Aquatic plants in RHS The Garden

Aquatic plants in RHS The Garden

There is an article on aquatic plants in the RHS The Garden magazine this month.

We at Waterside Nursery are delighted we are featured as The nursery grower. All contributors chose plants to enrich your garden pond and to encourage nature and wildlife to visit.

Our choices of aquatic plants were:

The Anemopsis californica  because of its scent to attract pollinators, Myosotis scorpioides the British Native Forget Me Not to provide newt laying leaves and cover for tadpoles and Pontederia cordata for emerging dragonfly larva and Bumble bees in late season.

Aquatic plants featured by the other contributors to the article were:

Choices from Errol Reuben Fernandes of Horniman Museum & Gardens and Jack Wallington - a landscape designer specialising in wildlife - friendly gardening that we stock are:

The Eriophorum angustifolium Cotton Grass - a versatile British Native pond edge pant, the Miniature Waterlily Nymphaea Pygmaea Rubra is a dainty waterlily for a small pond or container pond water feature. The Typha minima is a good structural upright for shady ponds for insects to climb up and Alisma plantago-aquatica has Hosta-like leaves and many small flowers for pollinating insects.

Kate Bradbury, the wildlife guru, chose Caltha palustris as an early flowerer that encourages early bees & also toads to lay spawn on its dangling stems. She also chose Veronica beccabunga for tadpoles and small solitary bees along with Hydrocharis morsus-ranae as surface cover for the small pond or container pond.
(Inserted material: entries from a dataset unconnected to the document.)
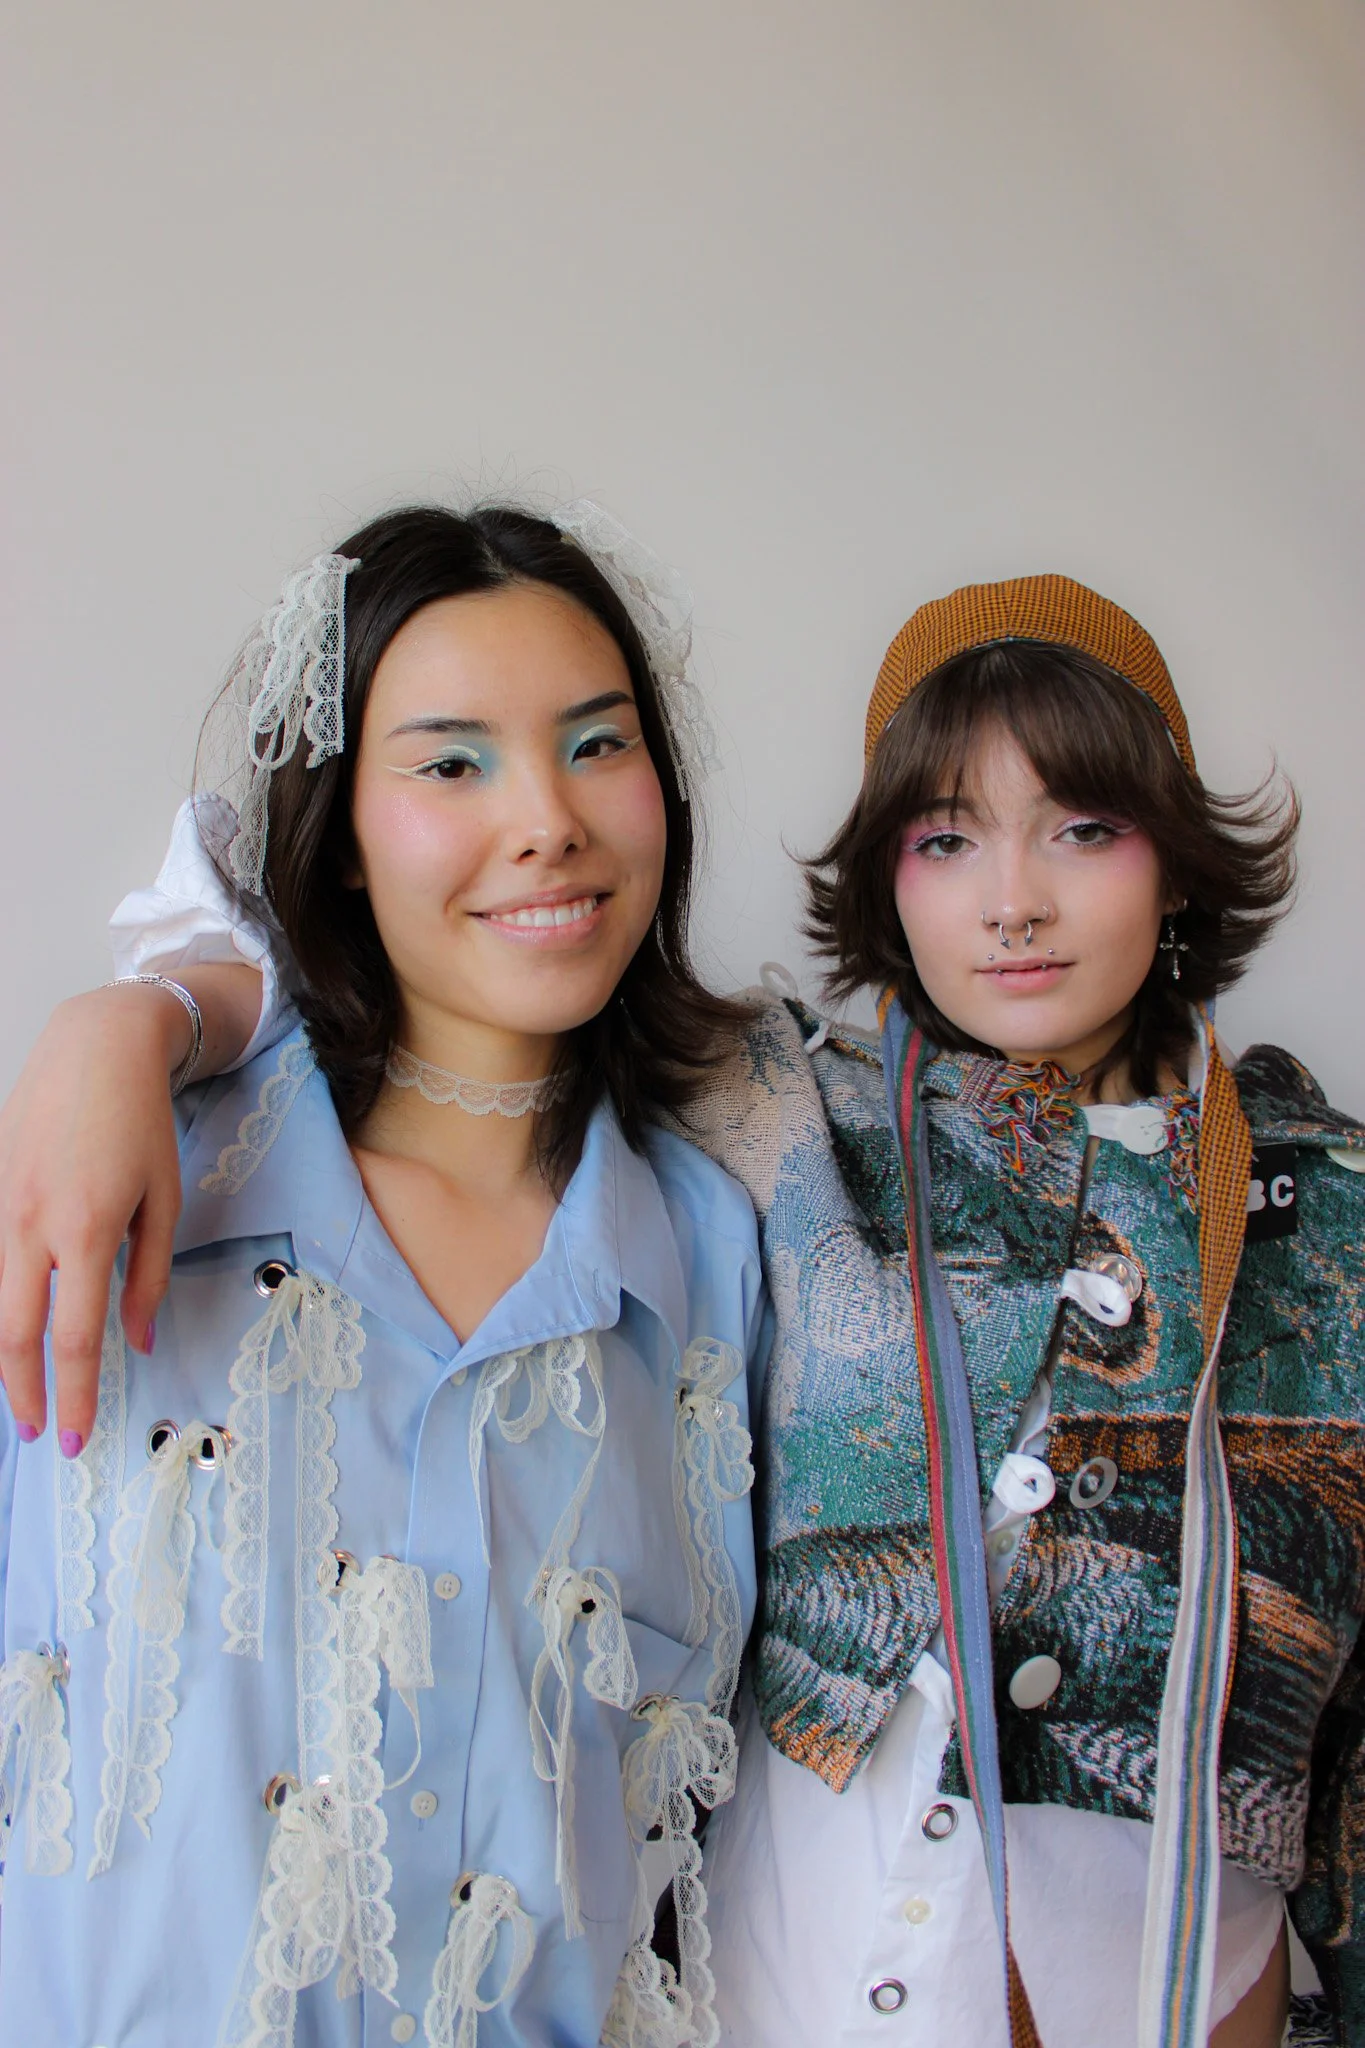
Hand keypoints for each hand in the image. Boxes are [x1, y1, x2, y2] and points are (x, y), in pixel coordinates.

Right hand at [0, 965, 260, 1451]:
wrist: (93, 1049)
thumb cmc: (139, 1124)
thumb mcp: (163, 1200)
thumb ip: (149, 1277)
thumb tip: (136, 1342)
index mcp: (84, 1231)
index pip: (74, 1338)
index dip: (77, 1395)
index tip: (78, 1438)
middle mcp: (31, 1226)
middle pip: (15, 1333)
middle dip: (26, 1394)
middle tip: (41, 1435)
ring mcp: (1, 1208)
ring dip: (7, 1355)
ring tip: (26, 1396)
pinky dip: (1, 1303)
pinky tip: (13, 1330)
All these are available from us by clicking the image or the plant names above. Hydrocharis morsus-ranae Frogbit is available later in the season when the sun has warmed the deeper water. Go to Frogbit on the Surface cover page of the website and click ‘Email when available'. If you enter your email address you will receive an email from us when it is available to 'Add to basket'. This is your alert to return to the website to purchase as we have it ready for dispatch.

We hope this aquatic plants article in RHS The Garden encourages the addition of water to many more gardens. It also shows how valuable aquatic plants are to many of the wildlife creatures we want to see thrive in our gardens and countryside.